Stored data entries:
..........

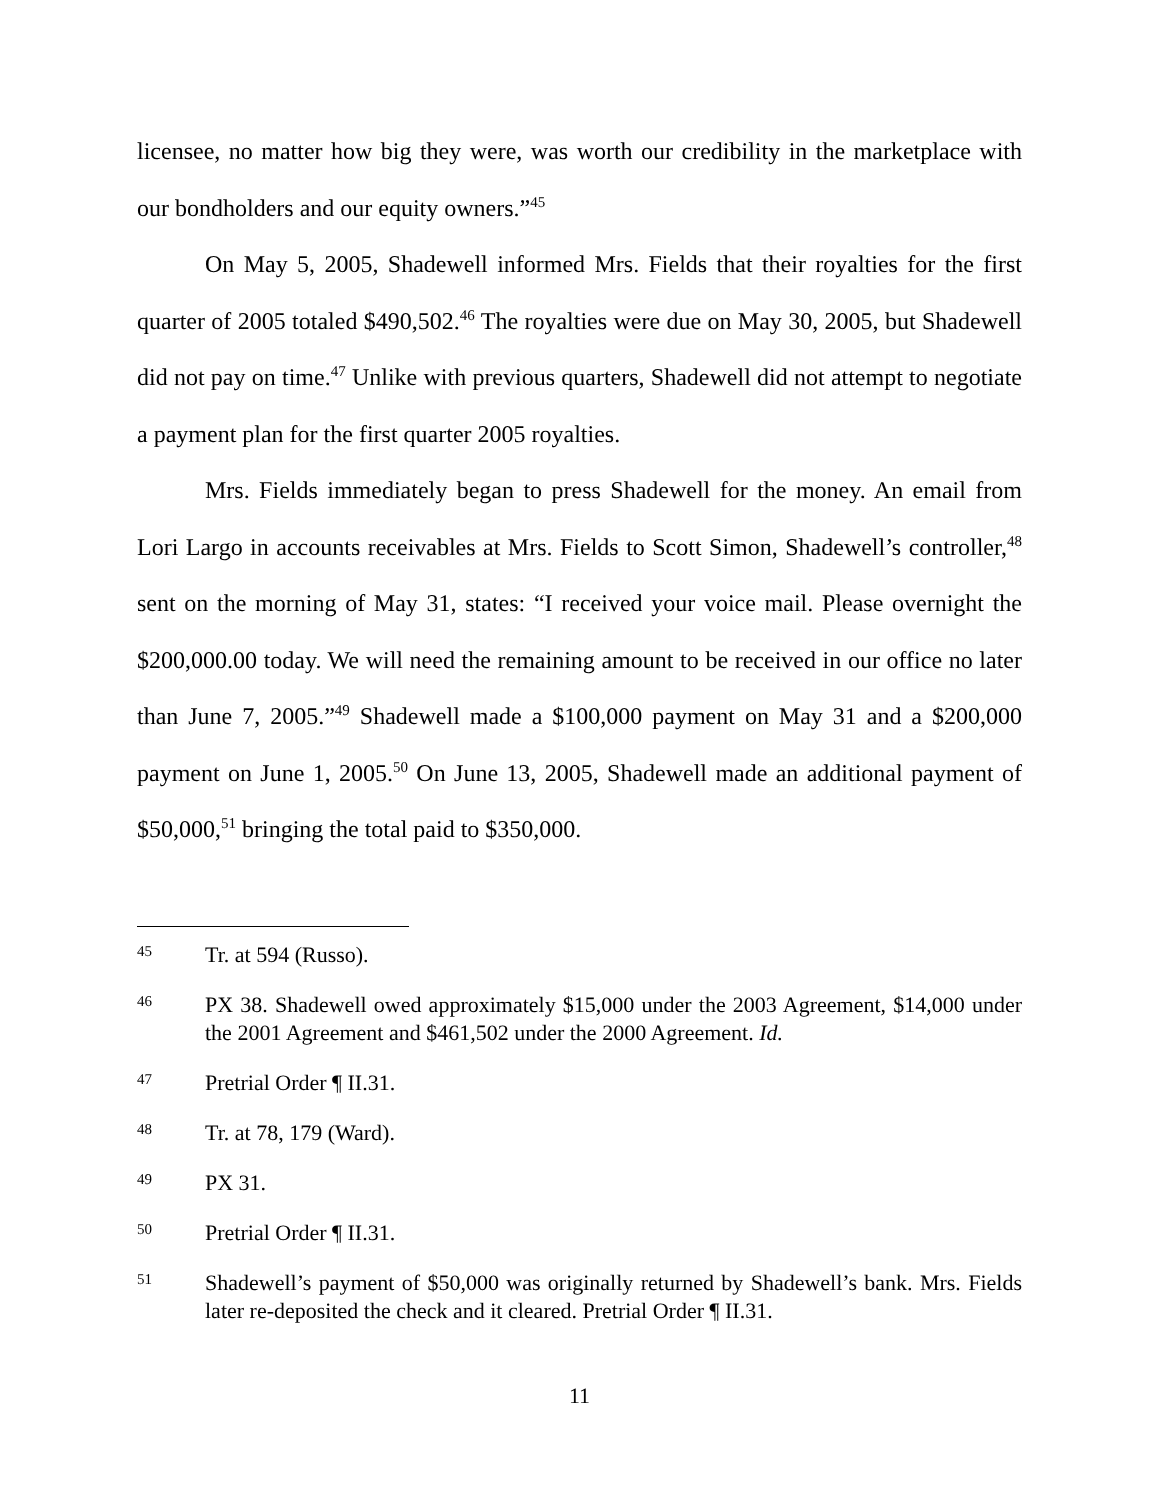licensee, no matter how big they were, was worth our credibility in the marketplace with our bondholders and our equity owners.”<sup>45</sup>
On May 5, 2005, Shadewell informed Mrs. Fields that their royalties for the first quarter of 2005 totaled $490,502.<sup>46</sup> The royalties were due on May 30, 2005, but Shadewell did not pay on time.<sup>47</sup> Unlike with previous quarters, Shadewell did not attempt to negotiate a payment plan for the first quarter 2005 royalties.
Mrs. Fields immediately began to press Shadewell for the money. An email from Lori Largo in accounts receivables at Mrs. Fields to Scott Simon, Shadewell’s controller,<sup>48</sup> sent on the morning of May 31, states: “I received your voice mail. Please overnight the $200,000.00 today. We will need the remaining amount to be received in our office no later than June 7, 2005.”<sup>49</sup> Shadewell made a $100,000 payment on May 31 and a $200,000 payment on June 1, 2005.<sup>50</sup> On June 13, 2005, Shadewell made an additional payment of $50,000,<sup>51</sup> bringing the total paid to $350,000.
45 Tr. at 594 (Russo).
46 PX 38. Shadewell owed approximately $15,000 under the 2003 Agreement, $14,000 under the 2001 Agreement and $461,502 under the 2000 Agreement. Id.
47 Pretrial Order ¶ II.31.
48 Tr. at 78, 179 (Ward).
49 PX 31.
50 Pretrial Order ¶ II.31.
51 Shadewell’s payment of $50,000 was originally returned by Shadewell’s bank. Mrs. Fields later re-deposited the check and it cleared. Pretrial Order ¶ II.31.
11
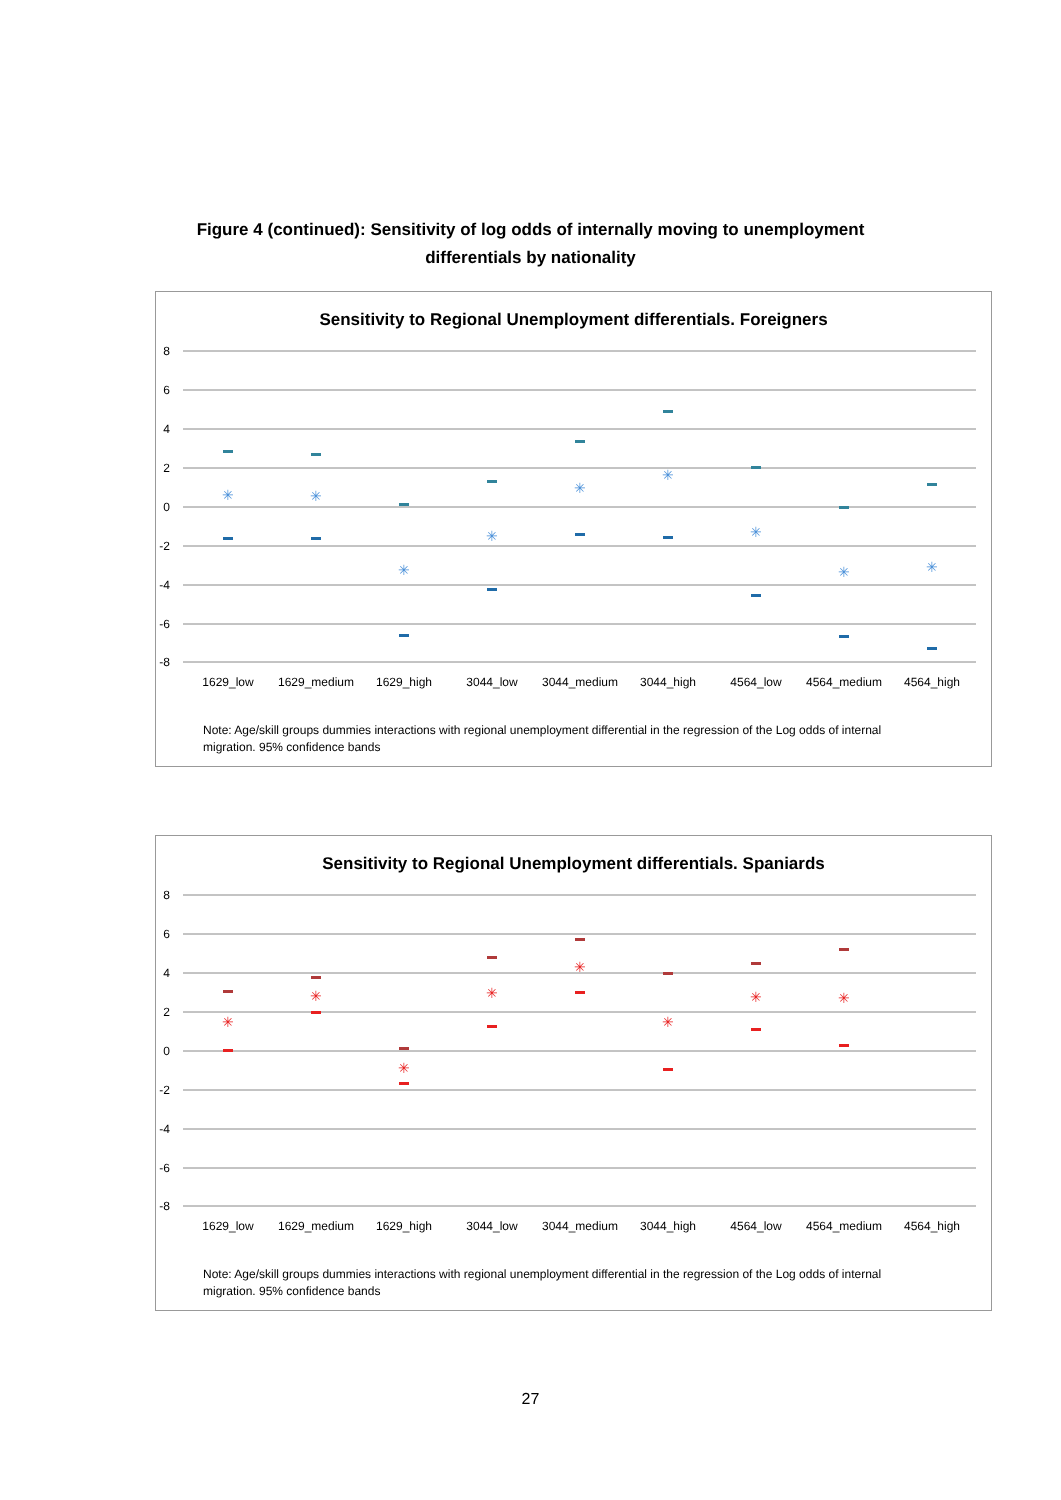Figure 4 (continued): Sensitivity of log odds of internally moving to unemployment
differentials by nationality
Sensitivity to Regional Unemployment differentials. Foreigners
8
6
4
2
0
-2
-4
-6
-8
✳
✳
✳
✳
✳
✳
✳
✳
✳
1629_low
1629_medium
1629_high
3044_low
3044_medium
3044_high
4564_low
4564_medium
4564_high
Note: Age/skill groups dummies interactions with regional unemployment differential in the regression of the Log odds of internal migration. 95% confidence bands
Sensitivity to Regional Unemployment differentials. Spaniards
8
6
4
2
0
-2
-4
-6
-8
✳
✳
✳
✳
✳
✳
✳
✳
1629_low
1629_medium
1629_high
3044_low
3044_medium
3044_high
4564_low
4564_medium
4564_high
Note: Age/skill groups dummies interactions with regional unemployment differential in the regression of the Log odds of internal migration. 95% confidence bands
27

..........

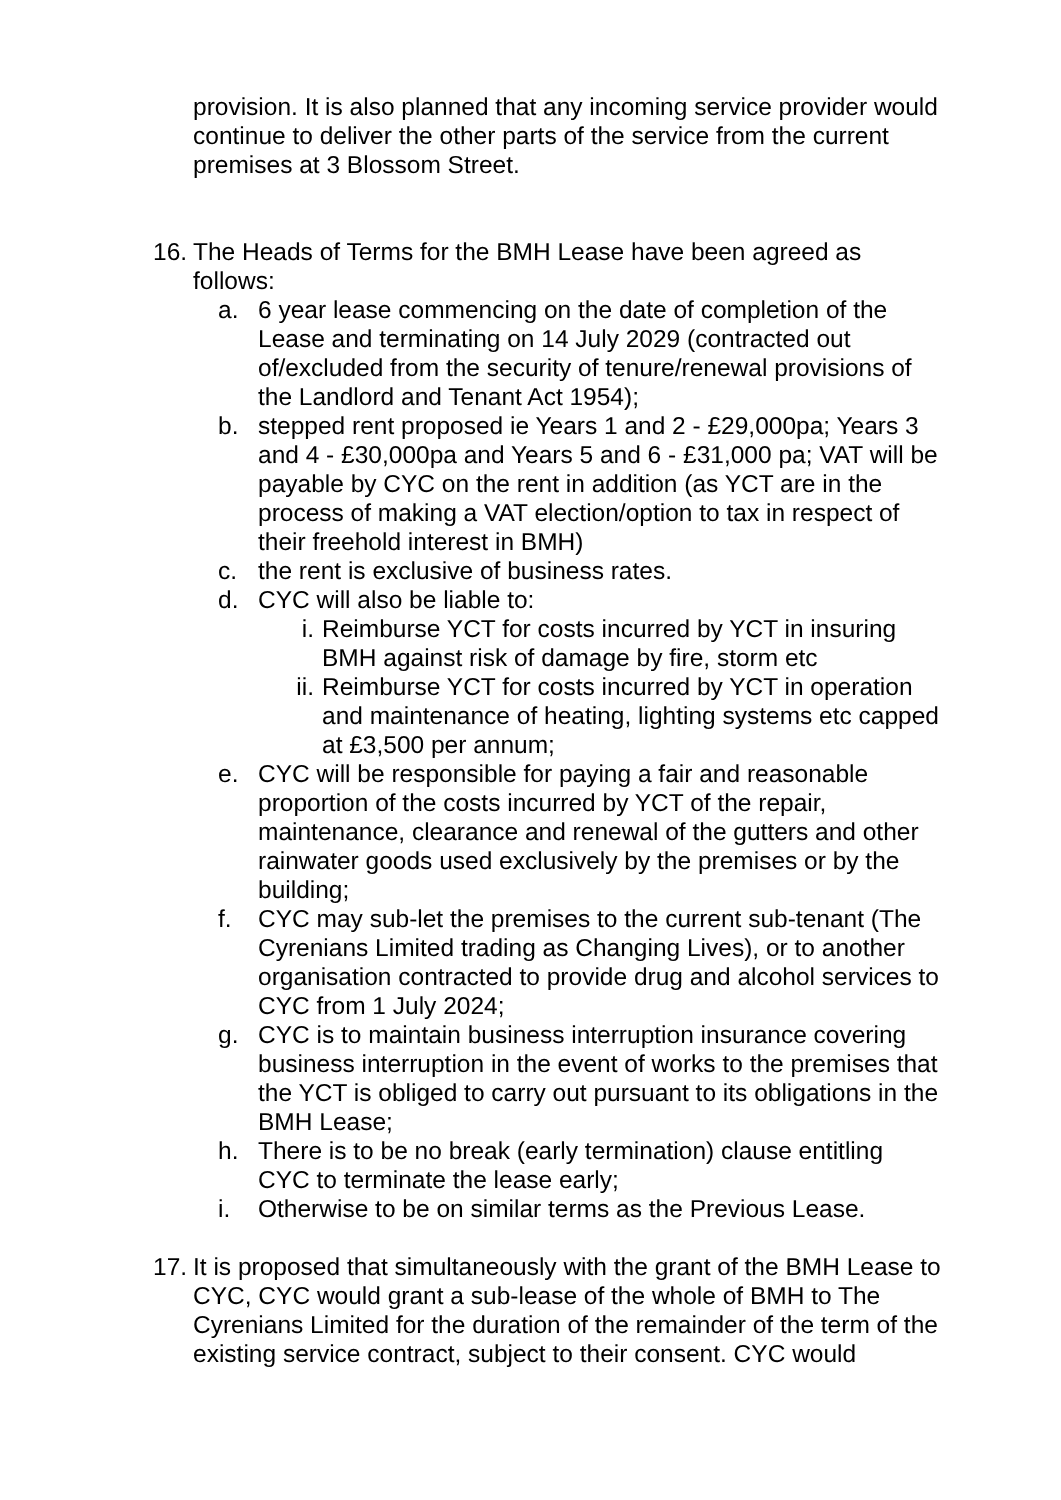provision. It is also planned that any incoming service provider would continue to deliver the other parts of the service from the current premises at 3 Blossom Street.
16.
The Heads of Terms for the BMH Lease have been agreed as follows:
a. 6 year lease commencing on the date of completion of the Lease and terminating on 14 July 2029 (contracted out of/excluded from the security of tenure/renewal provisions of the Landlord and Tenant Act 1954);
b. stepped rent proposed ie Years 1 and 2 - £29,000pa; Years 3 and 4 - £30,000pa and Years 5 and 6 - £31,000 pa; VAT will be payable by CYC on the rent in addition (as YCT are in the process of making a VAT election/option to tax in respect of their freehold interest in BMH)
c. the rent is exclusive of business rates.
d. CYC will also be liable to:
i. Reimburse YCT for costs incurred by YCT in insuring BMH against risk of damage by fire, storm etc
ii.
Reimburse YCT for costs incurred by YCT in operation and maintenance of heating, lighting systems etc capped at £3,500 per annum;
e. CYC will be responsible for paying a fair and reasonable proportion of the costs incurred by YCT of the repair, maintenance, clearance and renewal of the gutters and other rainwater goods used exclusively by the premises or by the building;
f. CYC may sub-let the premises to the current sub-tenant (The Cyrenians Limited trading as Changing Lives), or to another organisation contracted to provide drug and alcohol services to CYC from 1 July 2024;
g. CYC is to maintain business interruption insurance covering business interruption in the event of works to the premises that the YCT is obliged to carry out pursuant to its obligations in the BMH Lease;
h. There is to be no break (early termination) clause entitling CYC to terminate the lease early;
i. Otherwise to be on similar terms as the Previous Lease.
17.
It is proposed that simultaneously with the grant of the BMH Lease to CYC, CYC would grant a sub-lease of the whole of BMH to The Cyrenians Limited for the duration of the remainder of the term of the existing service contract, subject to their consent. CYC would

..........

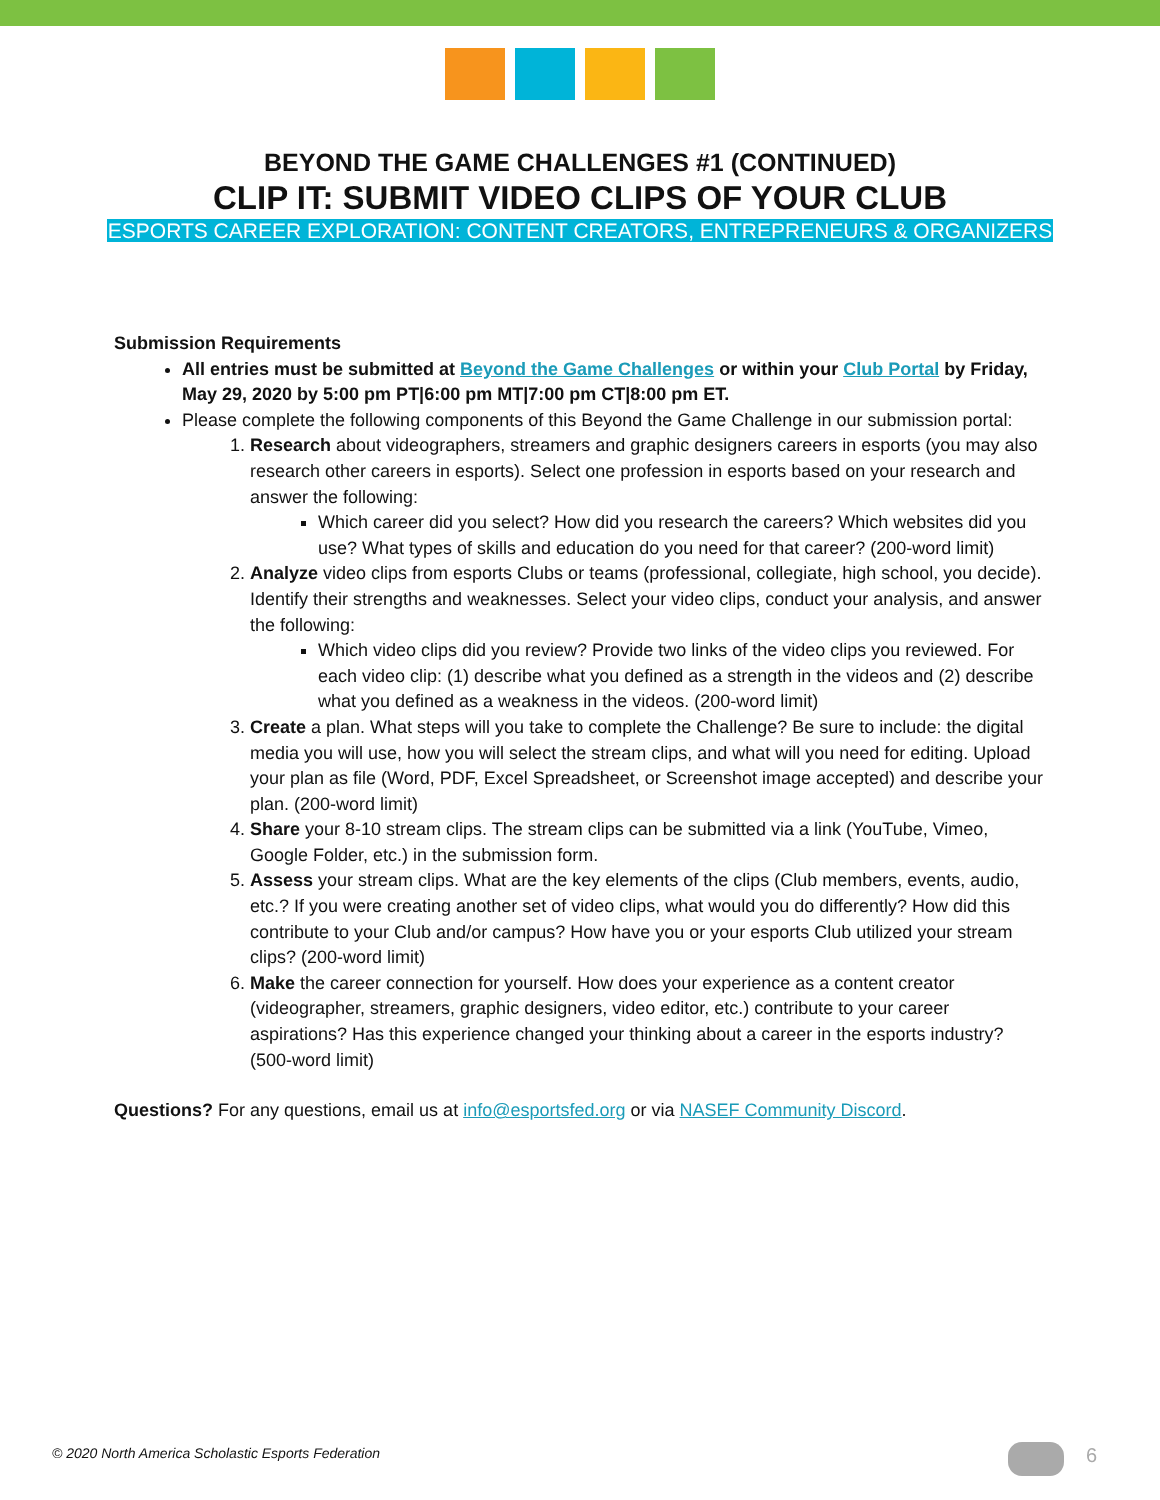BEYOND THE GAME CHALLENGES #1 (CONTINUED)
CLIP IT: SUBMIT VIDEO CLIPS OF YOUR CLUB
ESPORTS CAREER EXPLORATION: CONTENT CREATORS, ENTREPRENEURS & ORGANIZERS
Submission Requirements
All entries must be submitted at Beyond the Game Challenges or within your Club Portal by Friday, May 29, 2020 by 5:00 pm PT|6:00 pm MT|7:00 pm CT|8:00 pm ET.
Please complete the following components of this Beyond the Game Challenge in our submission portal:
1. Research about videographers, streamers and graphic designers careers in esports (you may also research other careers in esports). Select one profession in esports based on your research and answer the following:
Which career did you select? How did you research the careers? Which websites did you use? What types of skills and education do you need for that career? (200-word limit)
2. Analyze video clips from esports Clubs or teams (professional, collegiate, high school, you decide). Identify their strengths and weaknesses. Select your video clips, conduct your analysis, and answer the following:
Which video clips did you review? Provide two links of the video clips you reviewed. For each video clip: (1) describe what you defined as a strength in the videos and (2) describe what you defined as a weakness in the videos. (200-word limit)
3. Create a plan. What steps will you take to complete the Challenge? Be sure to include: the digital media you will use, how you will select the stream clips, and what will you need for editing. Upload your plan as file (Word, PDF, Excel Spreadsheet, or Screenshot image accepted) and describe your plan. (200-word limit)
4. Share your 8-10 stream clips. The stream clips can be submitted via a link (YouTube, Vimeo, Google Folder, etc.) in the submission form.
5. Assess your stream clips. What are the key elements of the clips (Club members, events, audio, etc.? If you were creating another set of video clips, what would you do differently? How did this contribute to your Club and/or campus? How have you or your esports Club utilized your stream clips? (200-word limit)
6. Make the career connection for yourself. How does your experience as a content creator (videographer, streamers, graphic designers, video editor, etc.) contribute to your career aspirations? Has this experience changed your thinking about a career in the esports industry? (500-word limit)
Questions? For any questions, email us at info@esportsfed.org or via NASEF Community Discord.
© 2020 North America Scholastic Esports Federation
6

..........

_Exercise instructions:_
Beginning with the line above that contains "f. CYC may sub-let", copy each line exactly up to and including the line that contains "It is proposed", and go no further.

_Answer area:_
f. CYC may sub-let the premises to the current sub-tenant (The Cyrenians Limited trading as Changing Lives), or to another organisation contracted to provide drug and alcohol services to CYC from 1 July 2024;
g. CYC is to maintain business interruption insurance covering business interruption in the event of works to the premises that the YCT is obliged to carry out pursuant to its obligations in the BMH Lease;
h. There is to be no break (early termination) clause entitling CYC to terminate the lease early;
i. Otherwise to be on similar terms as the Previous Lease.
17.
It is proposed that simultaneously with the grant of the BMH Lease to CYC, CYC would grant a sub-lease of the whole of BMH to The Cyrenians Limited for the duration of the remainder of the term of the existing service contract, subject to their consent. CYC would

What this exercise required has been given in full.